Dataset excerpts
--- --- ---
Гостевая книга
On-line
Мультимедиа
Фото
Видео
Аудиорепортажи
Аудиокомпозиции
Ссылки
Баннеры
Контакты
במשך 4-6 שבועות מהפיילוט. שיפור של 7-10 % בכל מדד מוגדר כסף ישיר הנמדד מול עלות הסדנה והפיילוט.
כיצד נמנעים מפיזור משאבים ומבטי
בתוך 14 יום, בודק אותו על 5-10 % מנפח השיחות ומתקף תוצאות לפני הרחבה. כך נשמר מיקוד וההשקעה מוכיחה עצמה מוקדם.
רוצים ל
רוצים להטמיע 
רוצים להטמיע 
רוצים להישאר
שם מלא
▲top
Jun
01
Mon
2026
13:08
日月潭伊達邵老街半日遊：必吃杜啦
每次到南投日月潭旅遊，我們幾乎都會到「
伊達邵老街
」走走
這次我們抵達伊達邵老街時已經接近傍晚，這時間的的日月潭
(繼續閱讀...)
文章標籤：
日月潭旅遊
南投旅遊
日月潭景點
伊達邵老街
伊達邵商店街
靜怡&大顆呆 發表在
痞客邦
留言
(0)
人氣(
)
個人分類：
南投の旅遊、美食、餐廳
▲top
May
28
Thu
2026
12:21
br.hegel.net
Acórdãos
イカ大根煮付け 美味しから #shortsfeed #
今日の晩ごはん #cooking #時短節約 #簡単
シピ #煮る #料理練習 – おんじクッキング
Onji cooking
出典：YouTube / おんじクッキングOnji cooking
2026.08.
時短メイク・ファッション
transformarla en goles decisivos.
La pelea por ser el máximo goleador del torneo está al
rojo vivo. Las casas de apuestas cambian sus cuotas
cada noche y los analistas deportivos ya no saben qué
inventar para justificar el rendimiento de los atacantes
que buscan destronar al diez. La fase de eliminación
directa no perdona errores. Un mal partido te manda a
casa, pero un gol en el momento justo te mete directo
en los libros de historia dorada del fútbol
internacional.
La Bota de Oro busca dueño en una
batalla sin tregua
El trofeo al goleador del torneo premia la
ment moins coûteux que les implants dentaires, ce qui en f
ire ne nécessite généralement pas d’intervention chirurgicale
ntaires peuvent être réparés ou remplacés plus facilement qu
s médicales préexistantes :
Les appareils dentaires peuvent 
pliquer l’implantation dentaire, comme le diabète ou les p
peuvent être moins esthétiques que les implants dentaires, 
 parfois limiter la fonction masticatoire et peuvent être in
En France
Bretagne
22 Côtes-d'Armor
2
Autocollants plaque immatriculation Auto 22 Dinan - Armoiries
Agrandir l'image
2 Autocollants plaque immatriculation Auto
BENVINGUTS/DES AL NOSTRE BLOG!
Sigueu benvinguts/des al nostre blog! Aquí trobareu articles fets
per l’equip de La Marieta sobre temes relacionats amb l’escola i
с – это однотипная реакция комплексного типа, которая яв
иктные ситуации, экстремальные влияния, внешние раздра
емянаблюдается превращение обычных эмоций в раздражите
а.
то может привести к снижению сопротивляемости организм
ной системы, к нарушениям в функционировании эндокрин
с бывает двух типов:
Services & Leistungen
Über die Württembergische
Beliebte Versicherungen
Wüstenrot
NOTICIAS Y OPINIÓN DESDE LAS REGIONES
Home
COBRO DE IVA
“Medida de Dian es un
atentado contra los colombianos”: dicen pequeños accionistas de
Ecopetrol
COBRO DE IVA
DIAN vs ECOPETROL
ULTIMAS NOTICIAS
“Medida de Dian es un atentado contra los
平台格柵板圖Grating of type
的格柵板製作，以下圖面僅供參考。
--- --- ---
Problem details
Copy out all of the data. Keep every word unchanged.

Written solution
Гостевая книга
On-line
Мультимедиа
Фото
Видео
Аудиорепортажи
Аудиокомпозиции
Ссылки
Баннеры
Контакты
במשך 4-6 שבועות מהפיילוט. שיפור של 7-10 % בכל מדד מוגדר כסף ישיר הנמדד מול עלות הסדנה והפיילוט.
כיצד נמנעים מפיזור משאבים ומבטי
בתוך 14 יום, בודק אותו על 5-10 % מנפח השיחות ומתקף תוצאות לפני הרחבה. כך נשמר מיקוד וההשקעה מוכיחה עצמה מוקדם.
רוצים ל
רוצים להטמיע 
רוצים להטמיע 
רוצים להישאר
שם מלא
▲top
Jun
01
Mon
2026
13:08
日月潭伊達邵老街半日遊：必吃杜啦
每次到南投日月潭旅遊，我們幾乎都會到「
伊達邵老街
」走走
這次我們抵達伊達邵老街時已經接近傍晚，這時間的的日月潭
(繼續閱讀...)
文章標籤：
日月潭旅遊
南投旅遊
日月潭景點
伊達邵老街
伊達邵商店街
靜怡&大顆呆 發表在
痞客邦
留言
(0)
人氣(
)
個人分類：
南投の旅遊、美食、餐廳
▲top
May
28
Thu
2026
12:21
br.hegel.net
Acórdãos
イカ大根煮付け 美味しから #shortsfeed #
今日の晩ごはん #cooking #時短節約 #簡単
シピ #煮る #料理練習 – おんじクッキング
Onji cooking
出典：YouTube / おんじクッキングOnji cooking
2026.08.
時短メイク・ファッション
transformarla en goles decisivos.
La pelea por ser el máximo goleador del torneo está al
rojo vivo. Las casas de apuestas cambian sus cuotas
cada noche y los analistas deportivos ya no saben qué
inventar para justificar el rendimiento de los atacantes
que buscan destronar al diez. La fase de eliminación
directa no perdona errores. Un mal partido te manda a
casa, pero un gol en el momento justo te mete directo
en los libros de historia dorada del fútbol
internacional.
La Bota de Oro busca dueño en una
batalla sin tregua
El trofeo al goleador del torneo premia la
ment moins coûteux que les implants dentaires, ce qui en f
ire ne nécessite généralement pas d’intervention chirurgicale
ntaires peuvent être réparés ou remplacés plus facilement qu
s médicales préexistantes :
Les appareils dentaires peuvent 
pliquer l’implantation dentaire, comme le diabète ou les p
peuvent être moins esthétiques que les implants dentaires, 
 parfois limiter la fonction masticatoire et peuvent être in
En France
Bretagne
22 Côtes-d'Armor
2
Autocollants plaque immatriculation Auto 22 Dinan - Armoiries
Agrandir l'image
2 Autocollants plaque immatriculation Auto
BENVINGUTS/DES AL NOSTRE BLOG!
Sigueu benvinguts/des al nostre blog! Aquí trobareu articles fets
per l’equip de La Marieta sobre temes relacionats amb l’escola i
с – это однотипная реакция комплексного типа, которая яв
иктные ситуации, экстремальные влияния, внешние раздра
емянаблюдается превращение обычных эмоций в раздражите
а.
то может привести к снижению сопротивляемости организм
ной системы, к нарушениям в функционировании эндокрин
с бывает двух типов:
Services & Leistungen
Über die Württembergische
Beliebte Versicherungen
Wüstenrot
NOTICIAS Y OPINIÓN DESDE LAS REGIONES
Home
COBRO DE IVA
“Medida de Dian es un
atentado contra los colombianos”: dicen pequeños accionistas de
Ecopetrol
COBRO DE IVA
DIAN vs ECOPETROL
ULTIMAS NOTICIAS
“Medida de Dian es un atentado contra los
平台格柵板圖Grating of type
的格柵板製作，以下圖面僅供參考。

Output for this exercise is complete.